Edit the text of all the entries below so that "Sin Stock" becomes "Agotado" wherever it occurs, leaving everything else unchanged. Leave the pictures out of your answer.

########

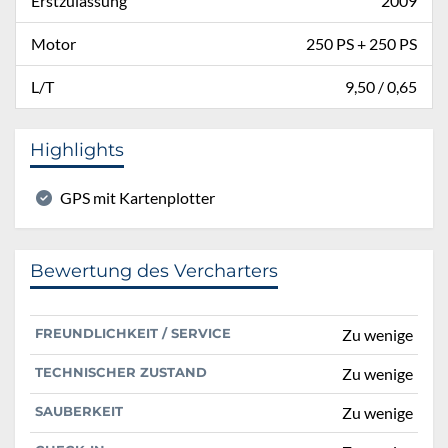
Erstzulassung
2009
Motor
250 PS + 250 PS
L/T
9,50 / 0,65
Highlights
GPS mit Kartenplotter
Bewertung des Vercharters
FREUNDLICHKEIT / SERVICE
Zu wenige
TECHNISCHER ZUSTAND
Zu wenige
SAUBERKEIT
Zu wenige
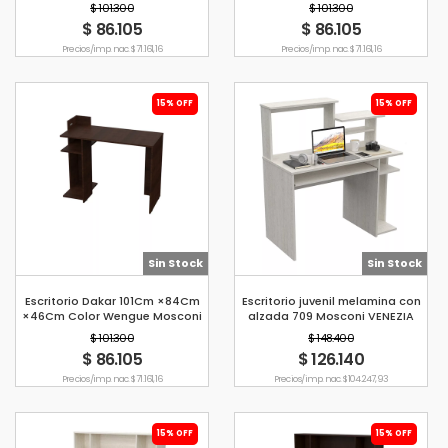
$ 101.300
$ 101.300
$ 86.105
$ 86.105
Precio s/imp. nac. $ 71.161,16
Precio s/imp. nac. $ 71.161,16
15% OFF
15% OFF
Sin Stock
Sin Stock
Escritorio Dakar 101Cm ×84Cm
Escritorio juvenil melamina con
×46Cm Color Wengue Mosconi
alzada 709 Mosconi VENEZIA
$ 101.300
$ 148.400
$ 86.105
$ 126.140
Precio s/imp. nac. $ 71.161,16
Precio s/imp. nac. $ 104.247,93
15% OFF
15% OFF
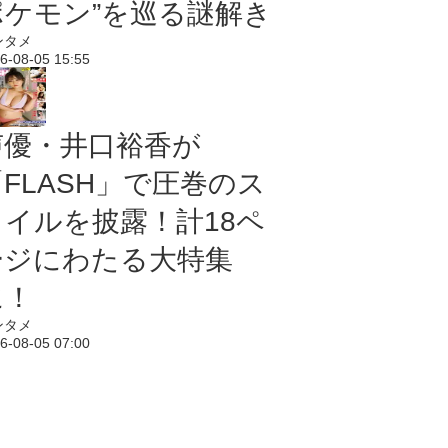
ポケモン”を巡る謎解き
ンタメ
6-08-05 15:55
声優・井口裕香が
「FLASH」で圧巻のス
タイルを披露！計18ペ
ージにわたる大特集
に！
ンタメ
6-08-05 07:00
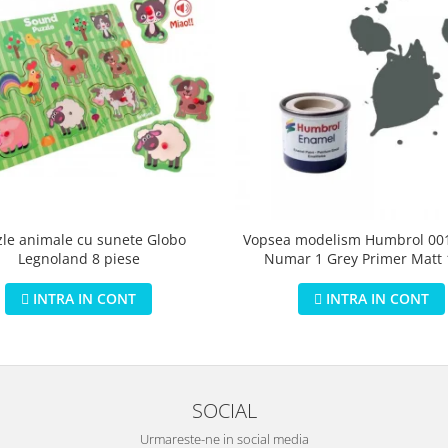
zle animale cu sunete Globo
Vopsea modelism Humbrol 001
Legnoland 8 piese
Numar 1 Grey Primer Matt
INTRA IN CONT
INTRA IN CONT
SOCIAL
Urmareste-ne in social media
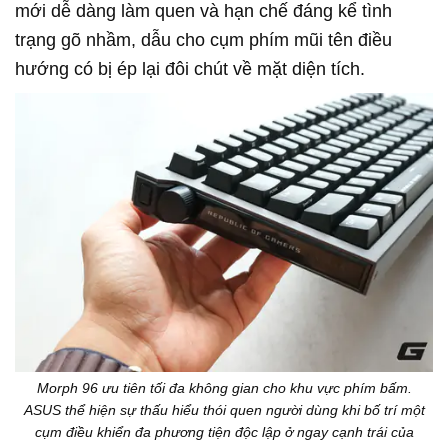
mới dễ dàng làm quen và hạn chế đáng kể tình
trạng gõ nhầm, dẫu cho cụm phím mũi tên điều
hướng có bị ép lại đôi chút về mặt diện tích.
Morph 96 ưu tiên tối đa không gian cho khu vực phím bấm.
ASUS thể hiện sự thấu hiểu thói quen người dùng khi bố trí một
cụm điều khiển đa phương tiện độc lập ở ngay cạnh trái của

########

→ Response below:
Erstzulassung
2009
Motor
250 PS + 250 PS
L/T
9,50 / 0,65
Highlights
GPS mit Kartenplotter
Bewertung des Vercharters
FREUNDLICHKEIT / SERVICE
Zu wenige
TECHNISCHER ZUSTAND
Zu wenige
SAUBERKEIT
Zu wenige
$ 101.300
$ 101.300
$ 86.105
$ 86.105
Precio s/imp. nac. $ 71.161,16
Precio s/imp. nac. $ 71.161,16
15% OFF
15% OFF
Agotado
Agotado
Escritorio Dakar 101Cm ×84Cm
Escritorio juvenil melamina con
×46Cm Color Wengue Mosconi
alzada 709 Mosconi VENEZIA
$ 101.300
$ 148.400
$ 86.105
$ 126.140
Precio s/imp. nac. $ 71.161,16
Precio s/imp. nac. $ 104.247,93
15% OFF
15% OFF
ポケモン”を巡る謎解き
ンタメ
6-08-05 15:55
声優・井口裕香が
「FLASH」で圧巻のス
タイルを披露！計18ペ
ージにわたる大特集
に！
ンタメ
6-08-05 07:00
zle animale cu sunete Globo
Vopsea modelism Humbrol 001
Legnoland 8 piese
Numar 1 Grey Primer Matt
INTRA IN CONT
INTRA IN CONT
SOCIAL
Urmareste-ne in social media
mới dễ dàng làm quen và hạn chế đáng kể tình
trạng gõ nhầm, dẫu cho cụm phím mũi tên điều
hướng có bị ép lại đôi chút về mặt diện tích.
Morph 96 ưu tiên tối đa không gian cho khu vực phím bấm.
ASUS thể hiện sự thấu hiểu thói quen người dùng khi bố trí một
cụm điều khiển đa phương tiện độc lập ở ngay cạnh trái của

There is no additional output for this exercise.